Secure status and event monitoring of tier 0 systems
Keeping a Close Watch
From a security perspective, tier 0 systems such as domain controllers, privileged access workstations, or identity management systems provide direct access to digital resources, so more and more IT teams are making sure these systems have additional protection, which includes monitoring to make sure they are working properly.
Regardless of whether you use a tiering model with a formal description (guidelines, firewall rules, and access groups; e.g., the Microsoft tiering model [1]) in your infrastructure or simply apply common sense and good account hygiene in your daily administration, every IT landscape has systems and objects that can be classified as tier 0 – the parts of the environment that enable complete control over the identity and security infrastructure, which makes them both particularly vulnerable and particularly worthy of protection.

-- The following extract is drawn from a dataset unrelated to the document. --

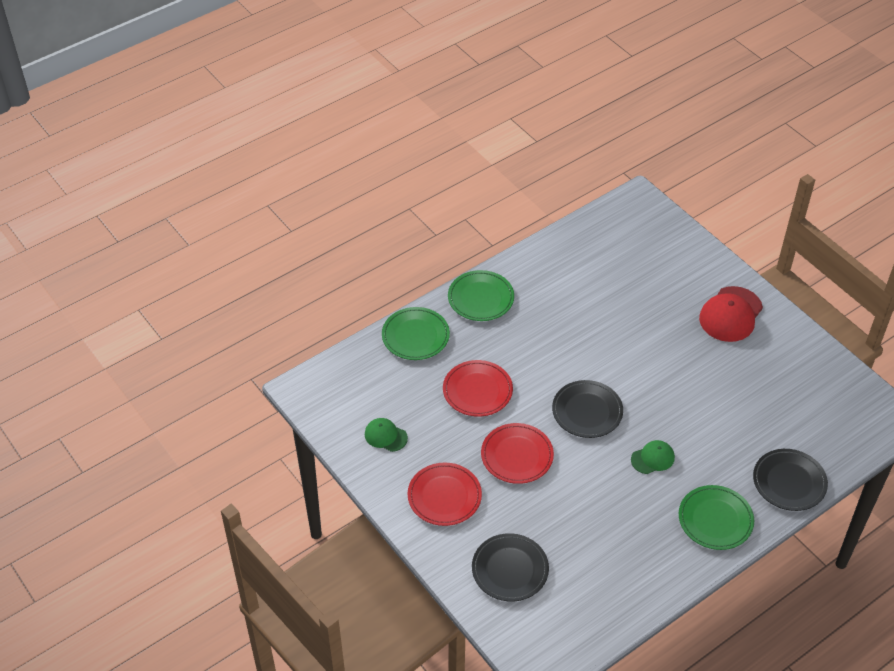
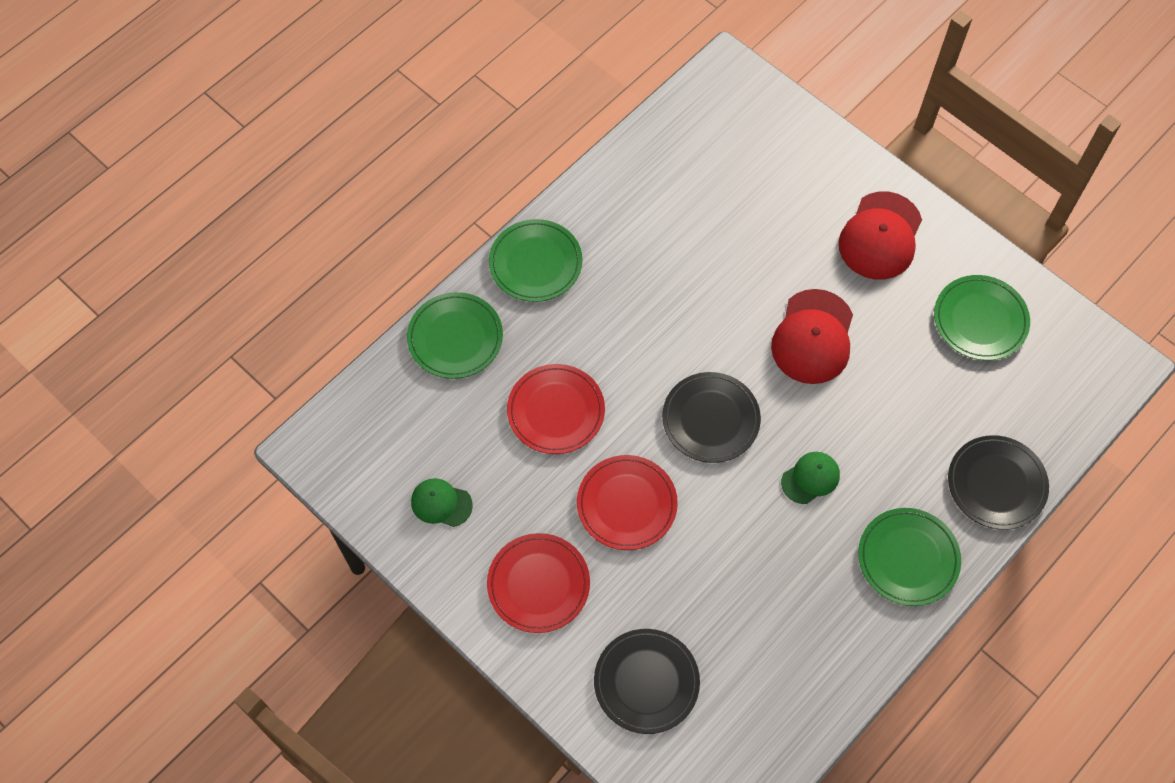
camera: 10 degrees left, 15 degrees up
(670, 370) = (813, 337): none -> red cap
(795, 376) = (980, 320): none -> green plate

In a Windows server landscape, these elements are usually the Active Directory (AD) domain controllers, enterprise certification authorities, and sometimes systems that are heavily integrated into the AD, such as Exchange servers. As hybrid IT has progressed, new typical roles such as the Entra ID Connect server (formerly Azure AD Connect) have been added, and they clearly belong in tier 0. The administration workstations, or privileged access workstations, used to manage tier 0 systems must also be considered tier 0.
If errors occur, it is the monitoring systems' task to notify administrators by email, SMS, or other channels. In many organizations, the monitoring systems are even set up to initiate remedial action automatically in the event of certain malfunctions, ranging from a simple forced restart of a service or the entire server to complex workflows that expand the disks virtual machines (VMs), move the VMs themselves to a different host or cluster, or trigger database reorganizations.